Some industry participants complain about increased competition as a factor in depressing their security sales. However, let’s take a quick look at a typical large European country as a “market” for example Germany or the UK. This reveals that there will be, on average, ten firms providing Managed Security Services (MSS), with the biggest firm holding about a 20% market share. There will also be around 30 firms providing various Security Consulting services and we’ll perhaps find one with the biggest market share of 10%. This would mean HHI indexes of competitive intensity of 526 and 135 respectively.
Glancing back at our economics textbooks, we find that this is not an overly competitive market to be selling security services in, even if we accept that defining the actual ‘market’ may be the trickiest part of this type of analysis.

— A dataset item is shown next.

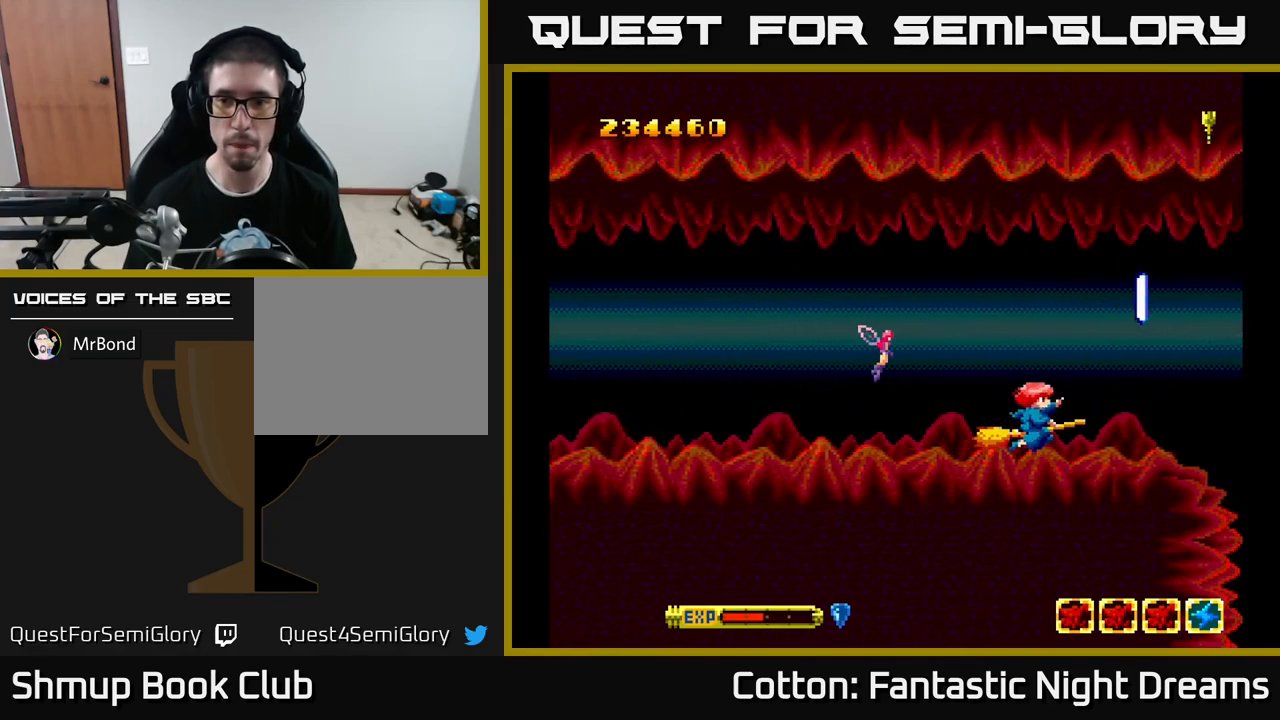
{"buttons": ["Y", "DPAD_UP", "DPAD_LEFT"], "left_stick": "center", "right_stick": "center", "events": [[283, "DPAD_RIGHT", "up"], [316, "DPAD_LEFT", "down"], [333, "DPAD_UP", "down"], [383, "Y", "down"]]}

Then there is another way: proving security ROI. Of course, ROI is a valid financial tool. In the security industry, however, every vendor seems to have one, which is slightly different from other vendors’ and which ‘proves’ that buying that vendor’s product or service makes the best economic sense. For example, I’m sure we’ve all seen the statistics stating that having someone else to manage your company’s firewalls is a 400% ROI over one year, when compared to managing them in house.

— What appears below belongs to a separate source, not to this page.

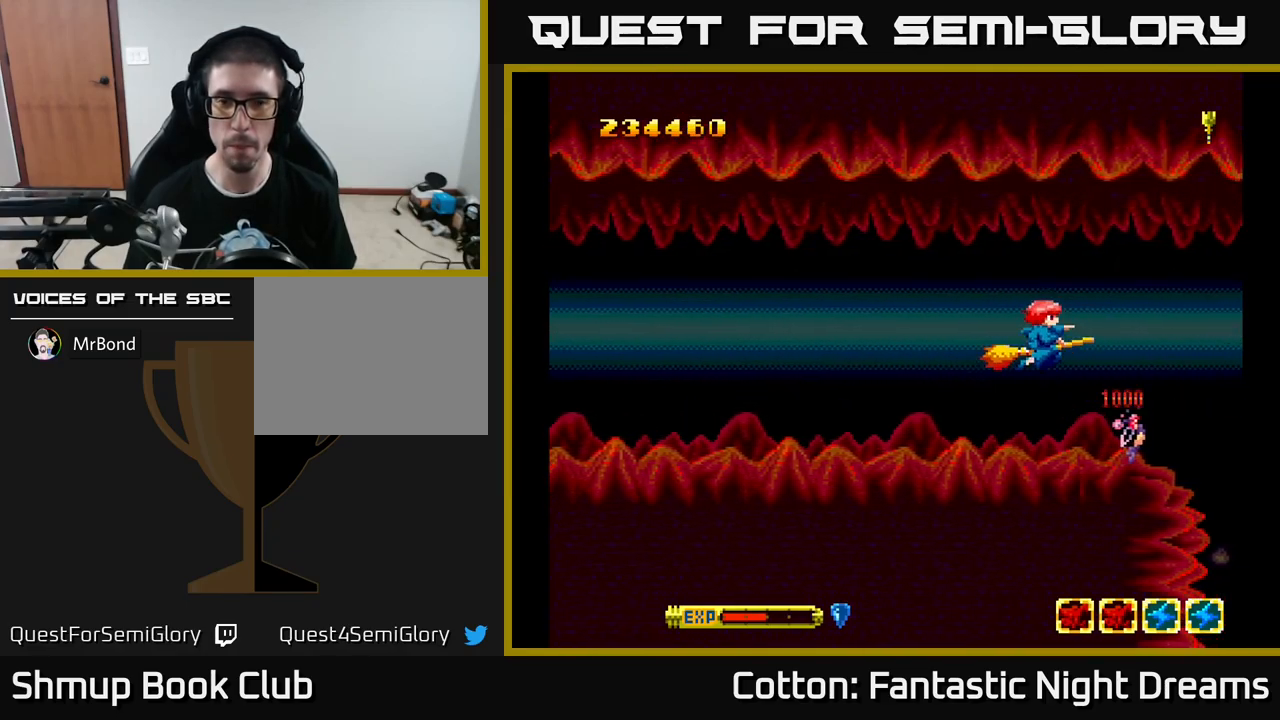
{"buttons": ["Y"], "left_stick": "center", "right_stick": "center", "events": [[166, "DPAD_UP", "up"], [283, "DPAD_DOWN", "down"], [283, "DPAD_LEFT", "up"], [333, "DPAD_RIGHT", "down"], [350, "DPAD_DOWN", "up"], [416, "DPAD_RIGHT", "up"]]}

Whenever we are confronted with such figures, there are several things we need to ask: How many firewalls do these figures refer to? How many different technologies? Were these devices located in one company office, or distributed on a country or continental level? What service levels do the costs refer to? How many clients participated in the survey, how many vendors?

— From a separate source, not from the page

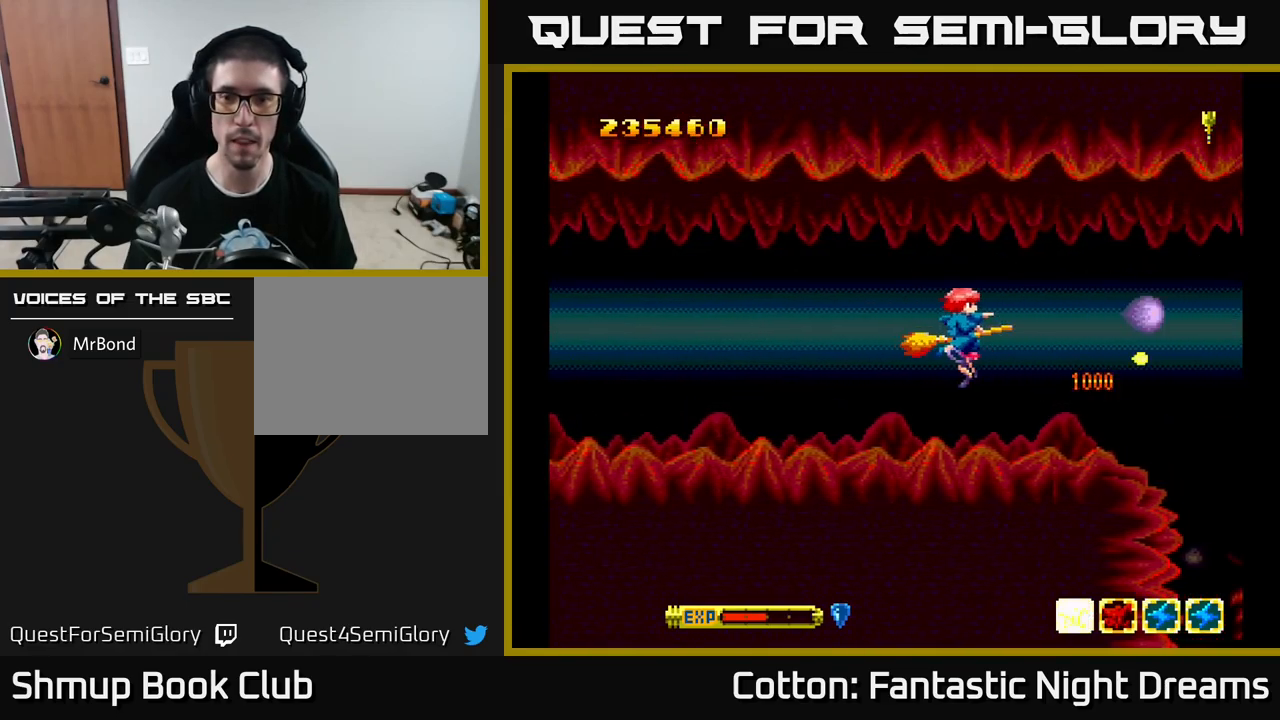
{"buttons": ["Y"], "left_stick": "center", "right_stick": "center", "events": []}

Many ROI calculations adopt a simplistic and/or simplified view of the underlying costs. They also tend to disregard ‘communications’ costs, human and skills costs, dealing with process or operational exceptions, with network upgrades. One must always seek to understand the assumptions of any ROI model. As a final note, an IDC study in 2003 found that 83% of companies do not track ROI for their security investments. Things are likely to have changed, but caution and scrutiny should still be applied to ROI models.